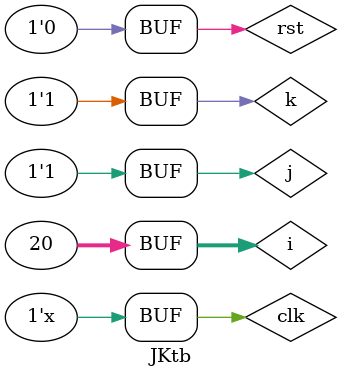
<source format=v>
`timescale 1ns / 1ps

module JKtb;

	reg clk;
	reg j;
	reg k;
	reg rst;

	wire q;
	integer i;

	JK uut (	
	.clk(clk),
	.j(j),
	.k(k),
	.rst(rst),
	.q(q)
	);

   always #5 clk = ~clk;

	initial begin
		clk=0;
		rst=1;
		j=0;
		k=0;

		#100;
      rst = 0;

		for (i=0; i<20; i=i+1)
		begin
			#7 {j} = i[1];
			#13 {k} = i[1];
		end
	end
      
endmodule

</source>
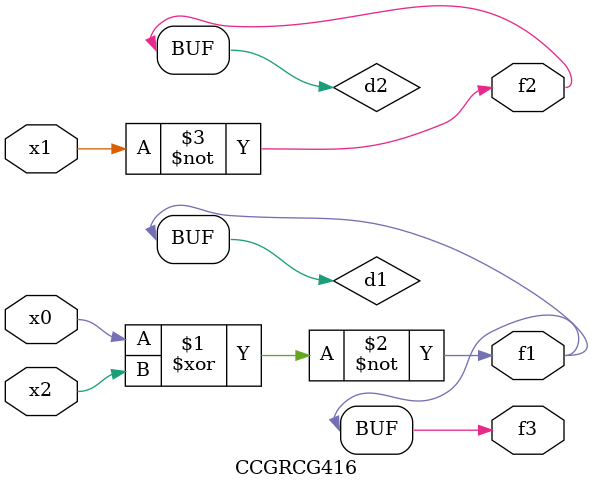
<source format=v>
module CCGRCG416(
	input x0, x1, x2,
	output f1, f2, f3
);

	wire d1, d2, d3;

	xnor (d1, x0, x2);
	nand (d2, x1);
	nor (d3, x1, x2);
	assign f1 = d1;
	assign f2 = d2;
	assign f3 = d1;
endmodule

</source>
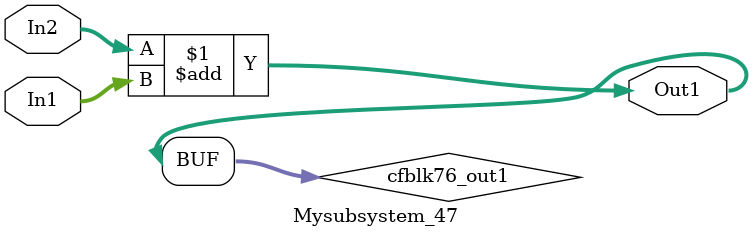
<source format=v>



`timescale 1 ns / 1 ns

module Mysubsystem_47
          (In1,
           In2,
           Out1);


  input   [7:0] In1;  // uint8
  input   [7:0] In2;  // uint8
  output  [7:0] Out1;  // uint8


  wire [7:0] cfblk76_out1;  // uint8


  assign cfblk76_out1 = In2 + In1;



  assign Out1 = cfblk76_out1;

endmodule  // Mysubsystem_47


</source>
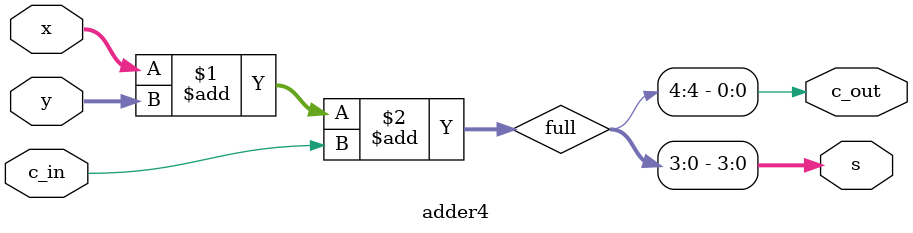
<source format=v>
module half_adder(input wire  x,
                  input wire  y,
                  output wire s,
                  output wire c_out);
  xor(s, x, y);
  and(c_out, x, y);
endmodule

module adder(input wire x,
             input wire y,
             input wire c_in,
             output wire s,
             output wire c_out);
  wire s_0;
  wire c_0;
  wire c_1;
  half_adder add1(x, y, s_0, c_0);
  half_adder add2(s_0, c_in, s, c_1);
  or(c_out, c_0, c_1);
endmodule

module adder4(input wire [3:0] x,
              input wire [3:0] y,
              input wire c_in,
              output wire [3:0] s,
              output wire c_out);
  // wire c_0;
  // wire c_1;
  // wire c_2;
  // adder a_0(x[0:0], y[0:0], c_in, s[0:0], c_0);
  // adder a_1(x[1:1], y[1:1], c_0,  s[1:1], c_1);
  // adder a_2(x[2:2], y[2:2], c_1,  s[2:2], c_2);
  // adder a_3(x[3:3], y[3:3], c_2,  s[3:3], c_out);
  wire [4:0] full = x + y + c_in;
  assign s = full[3:0];
  assign c_out = full[4:4];
endmodule

</source>
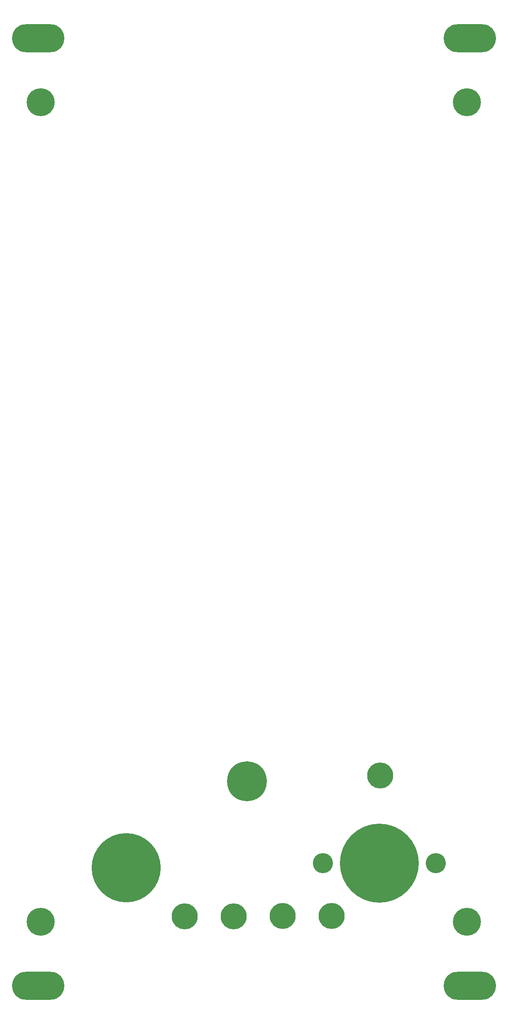
<source format=gbr>
G04 #@! TF.GenerationSoftware,KiCad,Pcbnew,(5.1.7)-1*
G04 #@! TF.CreationDate,2023-03-06T20:39:05+00:00*
G04 #@! TF.ProjectId,KOSMO-POLY6-PICO-DCO-FP,4b4f534d-4f2d-4504-9f4c-59362d504943,V0.1.0*
G04 #@! TF.SameCoordinates,Original*
G04 #@! TF.FileFunction,Soldermask,Top*
G04 #@! TF.FilePolarity,Negative*
%FSLAX46Y46*%
G04 Gerber Fmt 4.6, Leading zero omitted, Abs format (unit mm)*
G04 Created by KiCad (PCBNEW (5.1.7)-1) date 2023-03-06 20:39:05*
%MOMM*%
%LPD*%
G01*
G04 APERTURE LIST*
%ADD10C,5.302000*%
%ADD11C,4.102000*%
%ADD12C,16.102000*%
%ADD13C,8.102000*%
%ADD14C,14.102000*%
%ADD15C,5.702000*%
%ADD16O,10.702000X5.702000*%
G04 APERTURE END LIST*
D10*
X128698000Y-179333000D03*
X108682000Y-179456000D03*
X138616000Y-150767000D03*
X118698000Y-179333000D03*
X98666000Y-179446000D03*
D11*
X126937000Y-168585000D03*
X149937000Y-168585000D03*
D12*
X138437000Y-168585000D03*
D13*
X111401000Y-151911000D03*
D14*
X86739000Y-169579000D03*
D15*
X69316000Y-180539000D03*
X156302000Y-180541000D03*
X156314000Y-13547000D03*
X69314000Y-13545000D03*
D16*
X68845000Y-556000D03*
X156845000Y-556000D03*
X156845000Y-193556000D03*
X68845000Y-193556000D03*
M02*

</source>
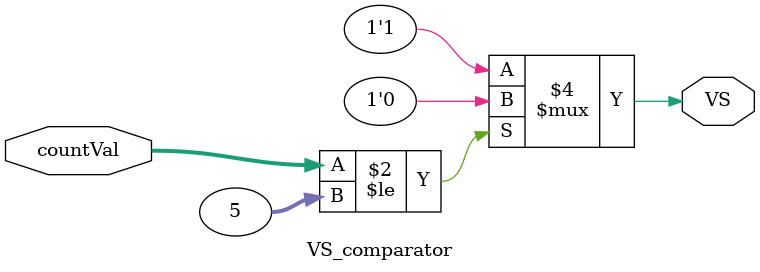
<source format=v>
`timescale 1ns / 1ps


module VS_comparator(
input [10:0] countVal,
output reg VS
);
always@ (*)
begin
if(countVal <= 5) //VS signal is active low. 5 is the sync
begin
VS <= 0;
end
else
begin
VS <= 1;
end
end
endmodule

</source>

## Request
Spot the lines above that mention "full" and copy them.

## Written answer
  wire [4:0] full = x + y + c_in;
  assign s = full[3:0];
  assign c_out = full[4:4];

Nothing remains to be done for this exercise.